To tighten the acceptance bar, supply a gate with a non-zero min_gain:

from fireflyframework_datascience.features import CostBenefitGate
from fireflyframework_datascience.features.genai import GenAIFeatureEngineer

# Require more than +0.005 of lift before a feature is worth its complexity.
gate = CostBenefitGate(min_gain=0.005)
engineer = GenAIFeatureEngineer(proposer, gate=gate)

Auditing the decisions¶

The accepted/rejected trail lives on the returned EngineeringResult, but for governance you usually want it persisted.
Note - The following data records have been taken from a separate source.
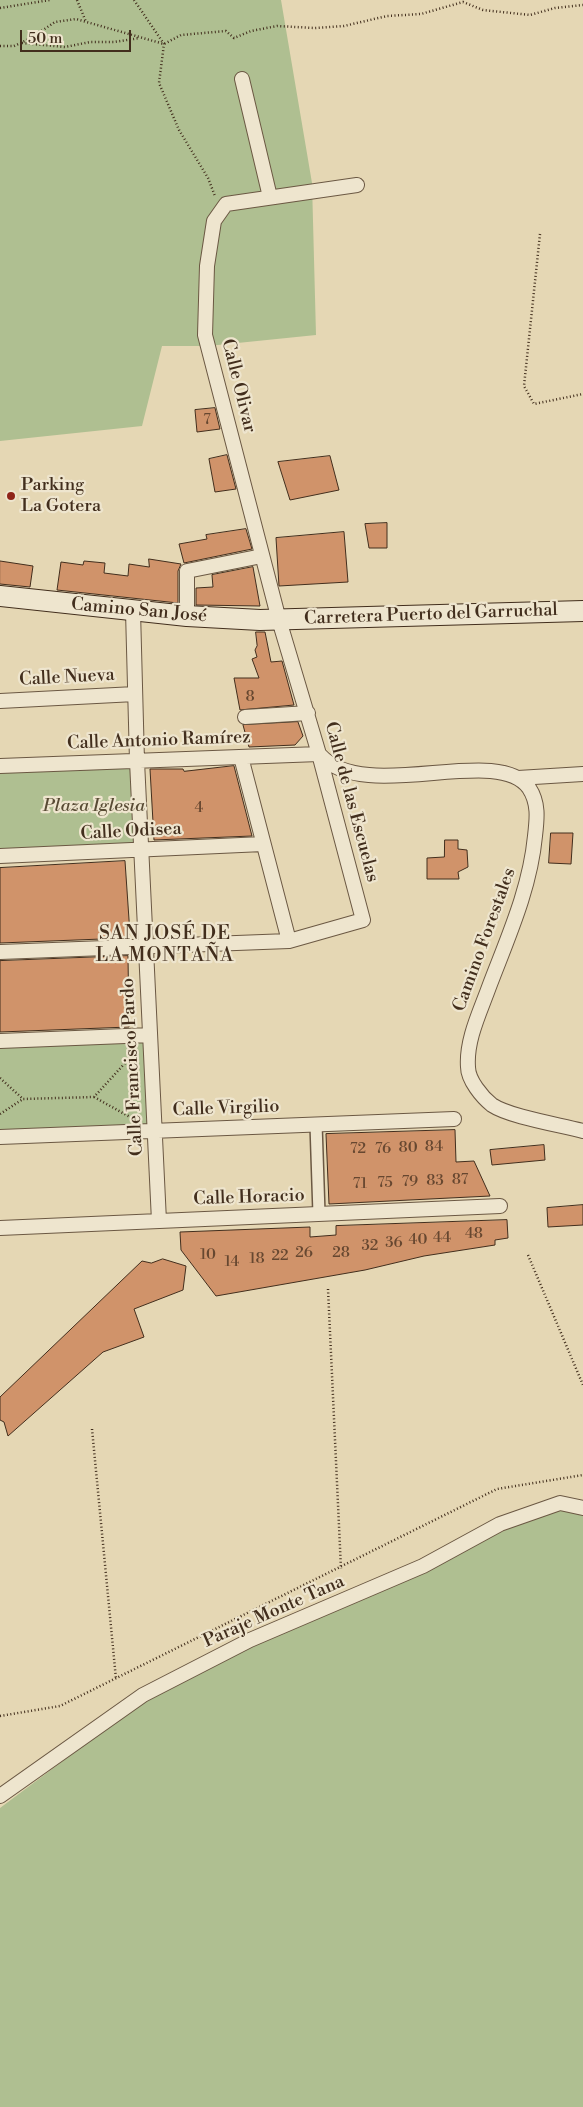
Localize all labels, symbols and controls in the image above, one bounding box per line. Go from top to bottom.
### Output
scale bar [22,20,134,52]
text: 50 m [28,29,62,48]
street label: Calle Olivar [216,337,260,435]
house number: 7 [203,411,211,429]
place label: Parking La Gotera [21,475,101,518]
marker: Parking La Gotera [5,490,17,502]
street label: Camino San José [70,594,208,628]
street label: Carretera Puerto del Garruchal [304,600,558,630]
street label: Calle Nueva [19,665,115,691]
house number: 8 [245,688,255,706]
street label: Calle de las Escuelas [319,719,383,885]
street label: Calle Antonio Ramírez [67,727,251,755]
park label: Plaza Iglesia [43,796,145,818]
house number: 4 [195,799,203,817]
street label: Calle Odisea [80,819,182,845]
street label: Camino Forestales [449,865,521,1015]
district label: SAN JOSÉ DE LA MONTAÑA [94,923,236,967]
street label: Calle Francisco Pardo [118,977,148,1157]
street label: Calle Virgilio [172,1096,280,1122]
house number: 84 [425,1138,443,1156]
house number: 80 [398,1139,418,1157]
house number: 72 [350,1140,366,1158]
house number: 76 [375,1140,391,1158]
house number: 87 [452,1171,468,1189]
house number: 83 [426,1172,444,1190]
house number: 79 [402,1173,418,1191]
house number: 75 [377,1174,393,1192]
house number: 71 [353,1175,367,1193]
street label: Calle Horacio [193,1185,305,1211]
house number: 48 [465,1225,483,1243]
house number: 44 [433,1229,451,1247]
house number: 40 [409,1231,427,1249]
house number: 36 [385,1234,403,1252]
house number: 32 [362,1237,378,1255]
house number: 26 [295,1244,313,1262]
house number: 28 [332,1244,350,1262]
house number: 10 [200,1246,216,1264]
house number: 22 [271,1247,289,1265]
house number: 18 [249,1250,265,1268]
house number: 14 [225,1253,239,1271]
street label: Paraje Monte Tana [200,1571,348,1653]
Wire an AuditLogPort and every gate decision — accepted or rejected, with the feature name, the code, the score, the baseline and the reason — is written durably, one record per proposal:

from fireflyframework_datascience.features.audit import JsonlAuditLog
from fireflyframework_datascience.features.genai import GenAIFeatureEngineer

engineer = GenAIFeatureEngineer(proposer, audit_log=JsonlAuditLog("audit/genai-decisions.jsonl"))
engineer.engineer(dataset)
# audit/genai-decisions.jsonl now holds one JSON line per decision — greppable and append-only.

This is what makes "every GenAI decision is logged and auditable" literally true: a risk or compliance reviewer can reconstruct why each feature was kept or dropped, long after the run.